# HT-100 Washers and Mitchell parts



## NoMoSurf (Oct 2, 2007)

Is there any place in P'cola area that sells the HT-100 washers for a reasonable price and will ship them? I have found them for $1 each in NJ, but would rather support someone local to the forum (not to me though) or a member. If they carry other Mitchell goodies as well, that would be great!

I'm about to build five surf combos. Four 302/402's and one 303/403. So I will need a handful of washers, some crosswind cams, etc. I'll probably buy one PUM to try one out and then buy 4 more if I like them. Yes I know 303/403 PUM is different. I'm also going to get aluminum knobs for them all, but I already promised Cajun Creationz that I would get them from him for his help with learning to paint with automotive finishes.


----------



## mitchell master (May 23, 2012)

*mitchell*

The fisherman Destin fl has all the stuff you listed including the 303 pum.


----------



## Squidder (Apr 20, 2009)

I have custom cut carbon fiber washers for the 302/402/303/403 reels as well as many Penn varieties.

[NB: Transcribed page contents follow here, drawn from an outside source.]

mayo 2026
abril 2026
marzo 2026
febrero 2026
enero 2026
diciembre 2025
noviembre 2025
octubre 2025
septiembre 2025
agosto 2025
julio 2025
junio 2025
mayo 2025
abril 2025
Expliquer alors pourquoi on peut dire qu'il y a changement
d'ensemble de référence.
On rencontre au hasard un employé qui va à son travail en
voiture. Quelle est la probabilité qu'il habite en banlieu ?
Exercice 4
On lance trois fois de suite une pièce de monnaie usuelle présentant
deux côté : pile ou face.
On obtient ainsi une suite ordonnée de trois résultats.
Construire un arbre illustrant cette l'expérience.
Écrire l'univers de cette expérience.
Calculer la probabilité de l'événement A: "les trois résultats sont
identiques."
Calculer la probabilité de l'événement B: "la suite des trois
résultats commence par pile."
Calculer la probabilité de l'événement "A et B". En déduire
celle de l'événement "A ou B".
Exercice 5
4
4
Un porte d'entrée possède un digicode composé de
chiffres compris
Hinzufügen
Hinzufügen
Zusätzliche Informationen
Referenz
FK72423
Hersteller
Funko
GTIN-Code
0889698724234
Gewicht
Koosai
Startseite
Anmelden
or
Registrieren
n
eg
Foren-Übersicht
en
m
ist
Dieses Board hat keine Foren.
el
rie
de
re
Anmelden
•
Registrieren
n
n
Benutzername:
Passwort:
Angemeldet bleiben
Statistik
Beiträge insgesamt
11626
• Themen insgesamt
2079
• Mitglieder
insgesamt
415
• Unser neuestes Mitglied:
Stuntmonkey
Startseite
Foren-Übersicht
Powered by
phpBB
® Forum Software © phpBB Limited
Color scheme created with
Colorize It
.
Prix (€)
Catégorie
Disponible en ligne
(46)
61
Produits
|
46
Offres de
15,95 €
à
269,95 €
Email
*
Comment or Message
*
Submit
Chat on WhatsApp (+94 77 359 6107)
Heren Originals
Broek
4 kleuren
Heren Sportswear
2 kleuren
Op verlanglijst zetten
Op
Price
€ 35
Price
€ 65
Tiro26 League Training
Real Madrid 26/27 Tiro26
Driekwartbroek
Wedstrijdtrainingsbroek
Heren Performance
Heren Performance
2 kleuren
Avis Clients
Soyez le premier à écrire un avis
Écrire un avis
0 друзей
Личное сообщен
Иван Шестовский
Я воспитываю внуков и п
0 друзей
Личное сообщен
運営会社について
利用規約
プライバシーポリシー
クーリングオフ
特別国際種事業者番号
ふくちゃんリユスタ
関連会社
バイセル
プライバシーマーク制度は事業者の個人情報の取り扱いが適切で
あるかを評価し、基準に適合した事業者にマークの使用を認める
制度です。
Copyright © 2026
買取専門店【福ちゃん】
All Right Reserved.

I also have crosswinds and other Mitchell after market upgrade parts. I do not have 303 PUMs. Let me know if I can help. Hi Mitchell Master! Welcome to my neck of the woods!

Rick C.


----------



## mitchell master (May 23, 2012)

Squidder said:


> I have custom cut carbon fiber washers for the 302/402/303/403 reels as well as many Penn varieties. I also have crosswinds and other Mitchell after market upgrade parts. I do not have 303 PUMs. Let me know if I can help. Hi Mitchell Master! Welcome to my neck of the woods!
> 
> Rick C.


Thanks Ric glad to be here.


----------



## NoMoSurf (Oct 2, 2007)

mitchell master said:


> The fisherman Destin fl has all the stuff you listed including the 303 pum.


 
Yeah, I have bought some stuff from him. Great guy, but is very proud of the washers. I was also trying to stay local (to you guys) to help the forum.

Squidder, sending PM.


----------



## Ocean Master (May 20, 2008)

Just tell me which washers you need (6-???). I might have them and I have many sheets of Carbontex material.

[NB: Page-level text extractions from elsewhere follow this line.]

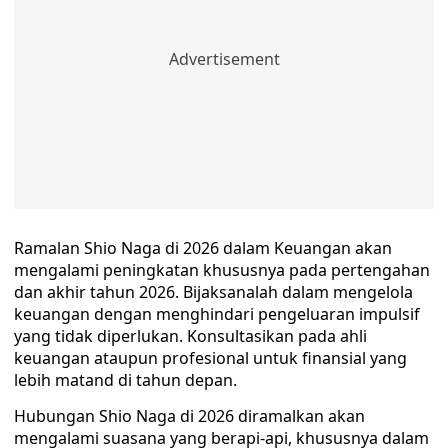
Ramalan Shio Naga di 2026 dalam Keuangan akan
mengalami peningkatan khususnya pada pertengahan
dan akhir tahun 2026. Bijaksanalah dalam mengelola
keuangan dengan menghindari pengeluaran impulsif
yang tidak diperlukan. Konsultasikan pada ahli
keuangan ataupun profesional untuk finansial yang
lebih matand di tahun depan.
Hubungan Shio Naga di 2026 diramalkan akan
mengalami suasana yang berapi-api, khususnya dalam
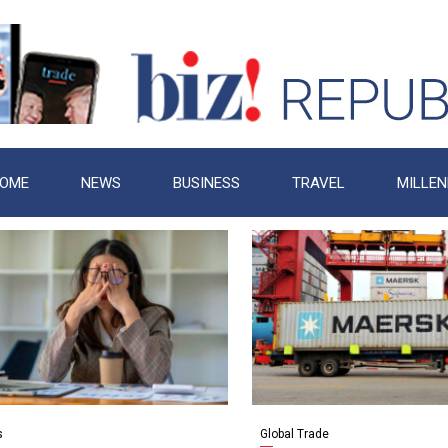
OME
NEWS
BUSINESS
TRAVEL
MILLEN
s
Global Trade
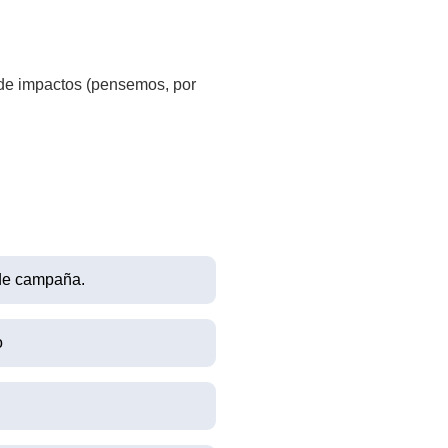
 de impactos (pensemos, por
 de campaña.
o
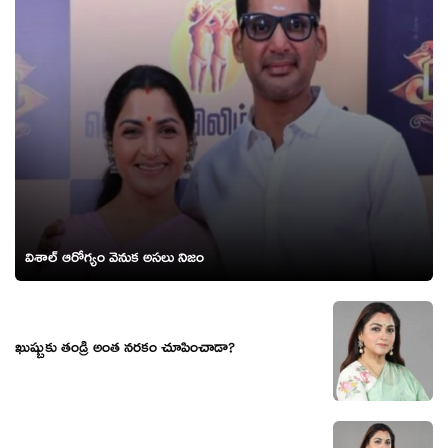
విశాల్ ఆరోగ్యం వెనుక అసలు నిజం
ఖుష్బుకు తండ్రి అంత నరకం చూపించాడా?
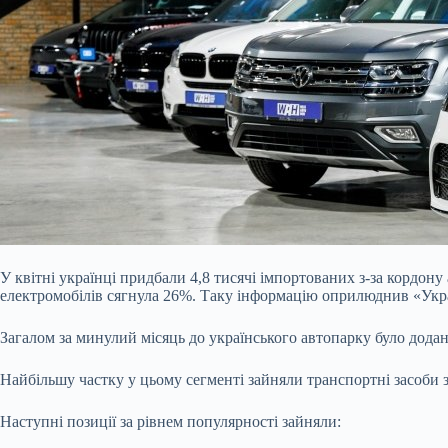
У квітні українці придбали 4,8 тисячі імпортованих з-за кордон
електромобілів сягнула 26%. Таку інформацію оприлюднив «Ук
Загалом за минулий місяць до українського автопарку було додан
Найбільшу частку у цьому сегменті зайняли транспортні засоби
Наступні позиції за рівнем популярності зайняли:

I do have the 6-155 HT-100's. How many do you need? $1.00 each mailed to you.


----------



## Ocean Master (May 20, 2008)

Cliff,

The HT-100's and the Carbontex drag washers are on the way to your house..!!


----------



## NoMoSurf (Oct 2, 2007)

Ocean Master said:


> Cliff,
> 
> The HT-100's and the Carbontex drag washers are on the way to your house..!!


SWEET! Keith, you are the man!


----------



## Ocean Master (May 20, 2008)

NoMoSurf said:


> SWEET! Keith, you are the man!


.75 cents for the HT-100's and .90 cents for the Carbontex.


----------



## mitchell master (May 23, 2012)

OM pm me i would like to get 8-6 -155 and 8 for my penn 704 .forgot the#


----------



## NoMoSurf (Oct 2, 2007)

mitchell master said:


> OM pm me i would like to get 8-6 -155 and 8 for my penn 704 .forgot the#


I'm not sure if his PM is working. I have PM'ed him twice in the past few days with no reply. He is usually spot on with the replies. I haven't seen him post much in the past few days either. I hope all is well with him.


----------



## mitchell master (May 23, 2012)

He pm me on the 30th but i dont know if he received mine.+1 on everything being alright.


----------